Thursday, October 28, 2010


I have been working on a couple of projects ...

Today I want to show you how Inanna turned out. I decided that the stacked painted papers that I had been working on looked like jewels to me, and my Bible class had been getting me into thinking about the royalty of Heaven ... So I decided to paint the former Queen. I'd been curious about who everyone was worshipping before Adam, Abraham, et al, got the idea to worship just one god. Nobody seems to have ever thought of that before. For the 35,000-plus years before that, all cultural artifacts seem to point to a many starred Heaven. I figured that if I painted the Queen I might begin to understand more.

Firstly, I finished layering and sewing my miniature collages. I hand sewed them together, using my sterling and goldfill beads to add a little bling. This was all going to be for the Queen of Heaven and Earth after all. I sampled an arrangement of how they would look around the edge of a canvas. I measured the result and went down to the art store for a 24" x 28" canvas.
Meanwhile I had been practicing my drawing of Inanna
Did you know that about 1000 years before they say Lilith and Adam and Eve were, uh, made that there really was a drought? That a whole lot of the world had been greener and much more lush, but then the Atlantic currents changed, temperatures dropped, various things happened - and not just in the Middle East, but in the Americas too. The monsoons in northern Africa, for example, slipped south and the Sahara region which had been forested became a desert.
Thus the background colors for Inanna's painting.
So was there really an historical weather event that booted some folks from an Eden-like habitat? And I wonder: if I was the "recent" inheritor of a much harder lifestyle would I too wonder if my tribe and I had done something wrong? Would I too dream and be wooed by a god who promised never again to leave me and mine "in the desert"? Would I, like Abram, think strongly about the offer of settling down in "my own land", no matter what violent crimes I had to commit to get it?
As I am now, living in the lush environs of grocery stores: nuh-uh. No way. But if my recent ancestors had been scratching it out with the sheep in the wilds ... maybe so. (And I read somewhere in the internet that Adam and all of Abram's Semitic ancestors were maybe, probably, desert shepherds in the time before Abram and his family were living in Sumer, the Fertile Crescent, between the rivers.)
So in curiosity of these times, of this prior culture surrounding the decisions of a few famous men and their visions, I transferred the drawing to the canvas and painted this Lady. The daughter of the Moon God who visited her sister, Queen of the Underworld. Who died and was reborn. Read one version of her story.
I gave Her the seven attributes of civilization that She relinquishes at the seven gates to the Underworld, including her dress or breechcloth which I made by laying on pleated tissue paper and lightly painting over it.
And Her golden hip girdle and crown which I made by covering paper cutouts with candy wrapper foil. (It is gold on the other side.)
So here you see her laid out with her breastplate, her measuring rod and line, and the paper medallion jewels.
I backed the layered papers with sticky-back craft foam after I sewed them. It gave them a little heft and made them seem like pins - that's when I started thinking of them as jewels. Little treasures of story.
The etymological root of the word "bead" is the Old English word gebed or "prayer".
Were the stories and prayers told to Inanna very much different from those told to Adam's YHWH?
And here She is: this Queen of Heaven and Earth who was one of the Heavenly Community listening to our stories before Adam heard YHWH.

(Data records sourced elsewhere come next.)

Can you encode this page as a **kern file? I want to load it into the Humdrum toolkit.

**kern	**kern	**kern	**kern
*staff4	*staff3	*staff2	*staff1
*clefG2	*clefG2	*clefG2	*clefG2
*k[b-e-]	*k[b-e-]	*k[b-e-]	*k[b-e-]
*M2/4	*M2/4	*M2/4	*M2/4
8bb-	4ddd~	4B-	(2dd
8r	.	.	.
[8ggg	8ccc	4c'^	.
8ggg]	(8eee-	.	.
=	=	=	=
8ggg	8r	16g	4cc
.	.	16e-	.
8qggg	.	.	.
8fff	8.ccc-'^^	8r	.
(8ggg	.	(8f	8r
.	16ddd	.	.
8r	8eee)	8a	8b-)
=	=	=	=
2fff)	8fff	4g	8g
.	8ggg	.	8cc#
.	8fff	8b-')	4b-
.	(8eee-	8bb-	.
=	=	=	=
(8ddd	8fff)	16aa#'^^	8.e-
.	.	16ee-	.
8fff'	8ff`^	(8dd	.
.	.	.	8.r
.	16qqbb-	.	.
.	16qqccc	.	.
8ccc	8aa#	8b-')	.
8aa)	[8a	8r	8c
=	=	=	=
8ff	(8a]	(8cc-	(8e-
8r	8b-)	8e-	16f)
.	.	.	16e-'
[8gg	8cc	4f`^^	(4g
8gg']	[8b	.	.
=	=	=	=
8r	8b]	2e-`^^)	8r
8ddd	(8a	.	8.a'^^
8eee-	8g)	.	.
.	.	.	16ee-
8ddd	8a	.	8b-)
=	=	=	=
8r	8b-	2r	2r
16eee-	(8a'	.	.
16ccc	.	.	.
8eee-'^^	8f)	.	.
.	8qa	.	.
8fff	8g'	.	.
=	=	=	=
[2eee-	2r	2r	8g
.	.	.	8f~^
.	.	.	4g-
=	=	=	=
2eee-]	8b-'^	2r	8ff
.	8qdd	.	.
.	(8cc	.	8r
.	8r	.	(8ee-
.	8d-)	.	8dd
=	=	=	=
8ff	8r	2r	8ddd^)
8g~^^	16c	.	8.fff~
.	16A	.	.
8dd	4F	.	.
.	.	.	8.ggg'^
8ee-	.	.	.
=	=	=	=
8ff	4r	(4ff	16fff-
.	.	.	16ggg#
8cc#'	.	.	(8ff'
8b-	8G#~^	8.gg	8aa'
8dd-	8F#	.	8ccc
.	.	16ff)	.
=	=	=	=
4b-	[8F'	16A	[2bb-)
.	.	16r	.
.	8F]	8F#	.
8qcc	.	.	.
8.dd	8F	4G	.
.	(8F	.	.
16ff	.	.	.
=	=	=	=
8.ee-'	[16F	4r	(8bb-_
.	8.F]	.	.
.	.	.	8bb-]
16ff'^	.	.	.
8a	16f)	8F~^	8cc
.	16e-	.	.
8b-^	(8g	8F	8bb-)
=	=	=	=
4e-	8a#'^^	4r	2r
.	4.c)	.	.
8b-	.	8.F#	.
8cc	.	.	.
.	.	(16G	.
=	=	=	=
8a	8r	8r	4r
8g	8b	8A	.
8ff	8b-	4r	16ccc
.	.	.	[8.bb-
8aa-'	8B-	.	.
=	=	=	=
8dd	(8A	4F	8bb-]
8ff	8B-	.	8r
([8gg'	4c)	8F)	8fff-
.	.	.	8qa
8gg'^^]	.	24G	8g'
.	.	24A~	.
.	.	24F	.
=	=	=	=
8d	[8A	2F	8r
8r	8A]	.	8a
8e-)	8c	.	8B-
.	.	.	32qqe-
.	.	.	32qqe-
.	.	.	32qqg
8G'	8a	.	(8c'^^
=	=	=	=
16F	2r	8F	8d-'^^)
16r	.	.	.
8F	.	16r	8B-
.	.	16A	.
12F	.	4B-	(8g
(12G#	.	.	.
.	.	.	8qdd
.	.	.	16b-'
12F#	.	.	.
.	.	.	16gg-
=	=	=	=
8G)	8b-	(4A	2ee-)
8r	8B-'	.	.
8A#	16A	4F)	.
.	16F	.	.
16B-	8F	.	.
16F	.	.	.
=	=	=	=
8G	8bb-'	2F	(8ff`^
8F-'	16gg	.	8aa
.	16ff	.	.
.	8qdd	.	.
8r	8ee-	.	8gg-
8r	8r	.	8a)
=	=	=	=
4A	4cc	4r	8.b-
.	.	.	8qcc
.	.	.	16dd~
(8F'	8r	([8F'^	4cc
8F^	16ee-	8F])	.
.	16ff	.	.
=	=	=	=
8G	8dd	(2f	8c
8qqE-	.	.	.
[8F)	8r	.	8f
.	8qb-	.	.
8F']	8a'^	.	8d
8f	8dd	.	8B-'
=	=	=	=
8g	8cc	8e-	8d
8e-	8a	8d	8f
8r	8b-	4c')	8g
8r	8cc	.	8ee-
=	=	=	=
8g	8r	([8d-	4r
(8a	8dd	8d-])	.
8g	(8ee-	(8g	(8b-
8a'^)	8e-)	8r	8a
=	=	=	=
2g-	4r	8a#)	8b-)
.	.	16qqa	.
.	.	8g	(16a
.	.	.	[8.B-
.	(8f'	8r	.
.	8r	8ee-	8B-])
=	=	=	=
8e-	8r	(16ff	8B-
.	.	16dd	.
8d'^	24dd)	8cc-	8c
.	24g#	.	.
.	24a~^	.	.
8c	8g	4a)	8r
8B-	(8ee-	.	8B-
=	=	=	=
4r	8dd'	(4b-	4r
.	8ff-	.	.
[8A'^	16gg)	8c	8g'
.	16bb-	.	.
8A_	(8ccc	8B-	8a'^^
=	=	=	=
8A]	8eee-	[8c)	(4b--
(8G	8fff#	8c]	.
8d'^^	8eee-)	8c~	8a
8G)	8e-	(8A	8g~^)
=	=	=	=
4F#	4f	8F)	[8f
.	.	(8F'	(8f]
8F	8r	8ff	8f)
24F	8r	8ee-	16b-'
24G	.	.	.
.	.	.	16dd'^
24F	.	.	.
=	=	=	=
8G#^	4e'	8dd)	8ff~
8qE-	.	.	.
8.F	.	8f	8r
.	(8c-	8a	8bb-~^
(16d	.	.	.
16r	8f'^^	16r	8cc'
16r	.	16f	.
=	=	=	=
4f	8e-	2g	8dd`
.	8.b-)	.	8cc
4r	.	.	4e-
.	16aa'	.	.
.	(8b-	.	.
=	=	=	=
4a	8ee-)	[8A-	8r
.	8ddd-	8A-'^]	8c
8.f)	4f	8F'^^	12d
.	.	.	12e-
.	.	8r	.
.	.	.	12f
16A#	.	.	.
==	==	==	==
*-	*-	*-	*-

With Her magic and lapis earrings.

And what I still don't know: what did Inanna demand of her people? Was she a jealous goddess? Or was the abundance of the Fertile Cresent a training in divine generosity? Did she graciously accept the altar offerings from her shepherds? Did she ... well ... is the god that the Christians worship now the same as the one Abraham struck a deal with 4000 years ago? Do the Episcopalians and the Baptists believe in the same divinity?

This is a 4 year course: I suspect that there are a few more paintings on the way.